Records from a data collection

---+---

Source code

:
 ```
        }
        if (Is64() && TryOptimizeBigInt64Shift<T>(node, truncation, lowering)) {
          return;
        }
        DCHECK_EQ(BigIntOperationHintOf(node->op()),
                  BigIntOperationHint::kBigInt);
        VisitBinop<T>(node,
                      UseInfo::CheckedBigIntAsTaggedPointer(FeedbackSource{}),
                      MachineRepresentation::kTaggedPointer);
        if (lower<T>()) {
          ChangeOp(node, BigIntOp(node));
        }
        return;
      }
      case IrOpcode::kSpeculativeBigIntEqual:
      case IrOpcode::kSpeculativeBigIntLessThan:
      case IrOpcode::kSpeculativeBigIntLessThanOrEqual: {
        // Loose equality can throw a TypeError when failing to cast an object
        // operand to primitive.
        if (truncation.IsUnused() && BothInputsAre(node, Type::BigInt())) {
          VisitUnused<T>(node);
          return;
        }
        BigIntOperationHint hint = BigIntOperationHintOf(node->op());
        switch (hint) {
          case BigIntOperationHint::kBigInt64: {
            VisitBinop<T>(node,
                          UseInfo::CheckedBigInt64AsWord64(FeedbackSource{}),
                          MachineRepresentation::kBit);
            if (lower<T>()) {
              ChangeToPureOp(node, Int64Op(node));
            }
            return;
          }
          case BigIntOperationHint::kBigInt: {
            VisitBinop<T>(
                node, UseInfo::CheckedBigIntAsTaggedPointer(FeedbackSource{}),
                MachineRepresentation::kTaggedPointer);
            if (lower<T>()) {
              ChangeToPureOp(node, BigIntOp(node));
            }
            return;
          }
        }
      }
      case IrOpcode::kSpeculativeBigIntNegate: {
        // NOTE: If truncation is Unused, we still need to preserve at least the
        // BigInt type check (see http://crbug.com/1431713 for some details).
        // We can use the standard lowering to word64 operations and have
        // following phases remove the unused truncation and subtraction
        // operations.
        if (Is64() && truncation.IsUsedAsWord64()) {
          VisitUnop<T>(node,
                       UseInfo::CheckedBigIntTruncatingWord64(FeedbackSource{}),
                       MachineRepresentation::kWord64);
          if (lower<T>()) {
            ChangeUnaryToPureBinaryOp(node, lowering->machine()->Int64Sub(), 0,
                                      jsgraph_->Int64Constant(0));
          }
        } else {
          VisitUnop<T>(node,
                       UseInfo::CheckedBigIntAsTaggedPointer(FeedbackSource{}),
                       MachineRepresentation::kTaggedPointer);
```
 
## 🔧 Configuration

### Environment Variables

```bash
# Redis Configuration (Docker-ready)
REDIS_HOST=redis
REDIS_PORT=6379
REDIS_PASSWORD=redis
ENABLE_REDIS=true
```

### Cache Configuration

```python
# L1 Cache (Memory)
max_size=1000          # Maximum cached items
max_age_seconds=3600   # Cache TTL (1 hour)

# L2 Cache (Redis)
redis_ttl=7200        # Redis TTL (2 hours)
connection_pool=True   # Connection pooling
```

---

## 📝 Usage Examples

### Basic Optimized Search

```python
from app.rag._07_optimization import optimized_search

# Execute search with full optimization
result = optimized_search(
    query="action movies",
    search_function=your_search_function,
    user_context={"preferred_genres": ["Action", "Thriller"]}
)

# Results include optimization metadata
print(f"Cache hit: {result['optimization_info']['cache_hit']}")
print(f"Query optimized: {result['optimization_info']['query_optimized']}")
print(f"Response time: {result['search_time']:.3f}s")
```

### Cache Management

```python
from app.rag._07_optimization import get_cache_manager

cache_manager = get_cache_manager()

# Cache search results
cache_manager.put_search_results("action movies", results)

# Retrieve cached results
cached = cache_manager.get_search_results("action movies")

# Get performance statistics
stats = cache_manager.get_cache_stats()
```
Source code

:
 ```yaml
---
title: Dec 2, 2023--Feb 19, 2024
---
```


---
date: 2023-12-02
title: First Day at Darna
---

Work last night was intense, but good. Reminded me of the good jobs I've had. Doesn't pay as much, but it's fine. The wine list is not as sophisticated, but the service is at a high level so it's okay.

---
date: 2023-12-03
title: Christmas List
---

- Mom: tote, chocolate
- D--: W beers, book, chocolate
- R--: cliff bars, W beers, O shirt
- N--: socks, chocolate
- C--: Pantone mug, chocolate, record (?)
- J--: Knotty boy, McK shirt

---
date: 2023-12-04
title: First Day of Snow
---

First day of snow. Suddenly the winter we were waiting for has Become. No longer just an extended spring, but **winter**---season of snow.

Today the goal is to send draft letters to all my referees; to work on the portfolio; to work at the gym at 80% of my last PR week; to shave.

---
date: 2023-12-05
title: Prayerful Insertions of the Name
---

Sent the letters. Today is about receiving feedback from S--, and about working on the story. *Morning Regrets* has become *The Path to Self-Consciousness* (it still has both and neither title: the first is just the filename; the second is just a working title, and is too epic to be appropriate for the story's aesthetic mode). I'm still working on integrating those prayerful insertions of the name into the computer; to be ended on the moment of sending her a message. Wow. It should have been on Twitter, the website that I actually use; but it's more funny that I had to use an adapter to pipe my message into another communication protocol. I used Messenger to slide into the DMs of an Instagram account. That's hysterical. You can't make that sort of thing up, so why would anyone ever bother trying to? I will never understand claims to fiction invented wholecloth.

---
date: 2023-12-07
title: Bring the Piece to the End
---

---+---

Where a line of the entries contains the word "lowering", count it, then state the total and nothing else.

3